その他の緩和策は、「悪意のある DIMM」や DDR インターポーザーなどの特殊なハードウェアに基づく攻撃に関連します。
クロスドメイン リプレイ攻撃: データは 1 つのドメイン (ゲスト) からキャプチャされ、後で別のドメインにリプレイされます。クロスドメイン キャプチャおよび遅延比較攻撃: データはキャプチャされ、後で分析されて秘密が検出されます。キー ウェアアウト攻撃: AES 暗号化自体を弱めるためにデータがキャプチャされ、分析されます。
Spectre/MDS 攻撃についてはどうですか?
これらの暗号化機能は、SpectreやMDSファミリーなどのサイドチャネル攻撃から保護してくれるのでしょうか?いいえ、そうではありません。研究者たちは以前から、メモリ暗号化はサイドチャネル攻撃を阻止する効果的な方法ではないと警告しており、実際には、システムの特定の部分へのメモリアクセスをブロックまたは制限する方が、この種の攻撃を防ぐはるかに効果的な方法です。

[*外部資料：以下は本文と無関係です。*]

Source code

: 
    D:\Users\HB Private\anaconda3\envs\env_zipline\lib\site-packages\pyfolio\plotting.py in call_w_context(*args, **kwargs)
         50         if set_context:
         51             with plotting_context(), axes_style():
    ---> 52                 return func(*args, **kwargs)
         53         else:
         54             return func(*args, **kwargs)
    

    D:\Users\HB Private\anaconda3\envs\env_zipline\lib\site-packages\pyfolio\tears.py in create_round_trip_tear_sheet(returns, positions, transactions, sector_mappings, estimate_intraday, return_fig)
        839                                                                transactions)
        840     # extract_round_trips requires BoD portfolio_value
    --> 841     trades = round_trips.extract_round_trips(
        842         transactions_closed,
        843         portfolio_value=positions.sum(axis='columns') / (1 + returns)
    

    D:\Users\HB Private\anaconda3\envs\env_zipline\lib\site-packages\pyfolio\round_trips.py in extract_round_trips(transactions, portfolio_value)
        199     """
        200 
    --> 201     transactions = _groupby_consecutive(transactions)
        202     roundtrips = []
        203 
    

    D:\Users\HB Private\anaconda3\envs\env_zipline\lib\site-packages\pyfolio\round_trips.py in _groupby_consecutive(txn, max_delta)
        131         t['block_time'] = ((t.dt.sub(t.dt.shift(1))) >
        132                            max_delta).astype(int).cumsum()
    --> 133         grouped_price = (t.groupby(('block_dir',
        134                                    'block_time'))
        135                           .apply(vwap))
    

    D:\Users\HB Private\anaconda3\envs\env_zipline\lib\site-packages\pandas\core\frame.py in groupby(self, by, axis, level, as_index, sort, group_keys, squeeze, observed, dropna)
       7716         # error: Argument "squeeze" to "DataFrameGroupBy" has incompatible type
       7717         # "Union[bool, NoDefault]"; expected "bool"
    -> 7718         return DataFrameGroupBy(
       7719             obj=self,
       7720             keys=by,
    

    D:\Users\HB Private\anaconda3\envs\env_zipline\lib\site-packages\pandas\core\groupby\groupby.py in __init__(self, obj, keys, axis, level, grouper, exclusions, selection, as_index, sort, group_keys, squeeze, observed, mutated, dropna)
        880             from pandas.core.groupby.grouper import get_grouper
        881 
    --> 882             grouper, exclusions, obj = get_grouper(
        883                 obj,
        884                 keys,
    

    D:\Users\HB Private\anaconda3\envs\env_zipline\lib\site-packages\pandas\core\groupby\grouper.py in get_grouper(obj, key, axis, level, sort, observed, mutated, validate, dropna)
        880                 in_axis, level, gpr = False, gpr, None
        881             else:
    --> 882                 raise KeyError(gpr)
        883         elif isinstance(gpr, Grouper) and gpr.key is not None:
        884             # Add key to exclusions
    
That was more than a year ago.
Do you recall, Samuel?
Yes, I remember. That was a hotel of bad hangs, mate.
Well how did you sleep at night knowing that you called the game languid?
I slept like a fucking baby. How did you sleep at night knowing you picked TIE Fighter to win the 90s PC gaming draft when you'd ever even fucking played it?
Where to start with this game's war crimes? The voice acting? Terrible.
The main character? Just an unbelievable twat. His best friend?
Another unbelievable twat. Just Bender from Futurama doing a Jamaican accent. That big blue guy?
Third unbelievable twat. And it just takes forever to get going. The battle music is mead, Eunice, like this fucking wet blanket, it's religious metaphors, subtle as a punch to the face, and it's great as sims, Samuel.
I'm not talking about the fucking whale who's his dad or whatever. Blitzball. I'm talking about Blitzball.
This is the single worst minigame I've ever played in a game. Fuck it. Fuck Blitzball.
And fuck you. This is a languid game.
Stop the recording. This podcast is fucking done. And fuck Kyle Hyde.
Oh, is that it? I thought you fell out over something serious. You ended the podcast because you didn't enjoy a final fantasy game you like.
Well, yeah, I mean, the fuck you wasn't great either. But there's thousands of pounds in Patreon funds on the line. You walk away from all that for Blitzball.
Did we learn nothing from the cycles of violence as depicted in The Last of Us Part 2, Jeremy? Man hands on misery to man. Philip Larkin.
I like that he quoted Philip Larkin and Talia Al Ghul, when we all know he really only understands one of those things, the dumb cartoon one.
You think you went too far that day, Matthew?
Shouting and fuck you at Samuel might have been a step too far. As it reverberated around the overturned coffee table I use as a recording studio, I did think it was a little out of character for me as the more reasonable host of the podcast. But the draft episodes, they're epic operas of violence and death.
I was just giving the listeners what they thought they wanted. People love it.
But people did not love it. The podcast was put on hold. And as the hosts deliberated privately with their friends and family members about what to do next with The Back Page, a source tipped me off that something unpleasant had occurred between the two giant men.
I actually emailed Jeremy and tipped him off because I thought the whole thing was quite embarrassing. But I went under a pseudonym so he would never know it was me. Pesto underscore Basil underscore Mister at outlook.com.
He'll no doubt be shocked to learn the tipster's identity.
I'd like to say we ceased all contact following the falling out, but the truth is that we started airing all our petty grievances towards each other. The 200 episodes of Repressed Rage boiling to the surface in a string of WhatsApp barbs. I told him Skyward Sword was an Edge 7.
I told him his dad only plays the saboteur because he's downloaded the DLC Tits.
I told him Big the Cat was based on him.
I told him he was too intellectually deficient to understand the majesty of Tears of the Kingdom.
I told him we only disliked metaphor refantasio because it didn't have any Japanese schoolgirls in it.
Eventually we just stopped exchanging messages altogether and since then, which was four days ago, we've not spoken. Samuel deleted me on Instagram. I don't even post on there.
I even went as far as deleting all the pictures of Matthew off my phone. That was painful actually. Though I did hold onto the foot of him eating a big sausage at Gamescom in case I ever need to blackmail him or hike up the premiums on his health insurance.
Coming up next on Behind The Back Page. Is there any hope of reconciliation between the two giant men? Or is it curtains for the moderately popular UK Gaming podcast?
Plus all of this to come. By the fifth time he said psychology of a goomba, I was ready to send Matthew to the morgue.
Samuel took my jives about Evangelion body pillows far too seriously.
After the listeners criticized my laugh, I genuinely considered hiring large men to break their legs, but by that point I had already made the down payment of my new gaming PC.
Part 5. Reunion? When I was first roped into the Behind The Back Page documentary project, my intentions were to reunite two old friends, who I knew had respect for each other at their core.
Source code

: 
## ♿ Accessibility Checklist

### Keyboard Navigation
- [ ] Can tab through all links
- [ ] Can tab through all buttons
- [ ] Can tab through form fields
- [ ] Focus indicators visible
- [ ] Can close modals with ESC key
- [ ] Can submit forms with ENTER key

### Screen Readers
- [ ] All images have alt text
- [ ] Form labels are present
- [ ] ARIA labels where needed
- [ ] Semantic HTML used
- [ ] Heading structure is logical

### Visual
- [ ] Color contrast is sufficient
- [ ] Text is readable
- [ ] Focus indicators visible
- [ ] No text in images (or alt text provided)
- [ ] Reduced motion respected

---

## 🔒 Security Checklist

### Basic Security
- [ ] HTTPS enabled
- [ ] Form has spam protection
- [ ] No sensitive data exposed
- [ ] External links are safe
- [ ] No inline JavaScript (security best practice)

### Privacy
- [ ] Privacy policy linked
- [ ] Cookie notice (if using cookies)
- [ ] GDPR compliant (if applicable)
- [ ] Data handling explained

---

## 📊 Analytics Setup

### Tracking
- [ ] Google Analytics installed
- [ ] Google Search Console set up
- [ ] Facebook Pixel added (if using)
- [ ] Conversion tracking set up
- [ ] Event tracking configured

研究者らは、AMDのSEV機能に、攻撃者がデータを盗むことを可能にする複数の欠陥を発見しました。たとえIntelの機能が多少改善されたとしても、特にIntelのチップがAMDのチップよりもサイドチャネル攻撃に対して脆弱であるように見えることを考えると、長期間のテストに耐えられない可能性が高いでしょう。
メモリ暗号化は重要な機能であり、通常はRAMではなくディスクに保存される機密性の高いデータを不揮発性メモリに保存するコンピュータが増えてきた際に特に役立ちます。保存時や転送時にこれらのデータを暗号化しないと、攻撃者が容易にアクセスできてしまいます。そのため、IntelとAMDの両社が提供するメモリ暗号化は、今後のCPU世代において歓迎すべきセキュリティ機能となるでしょう。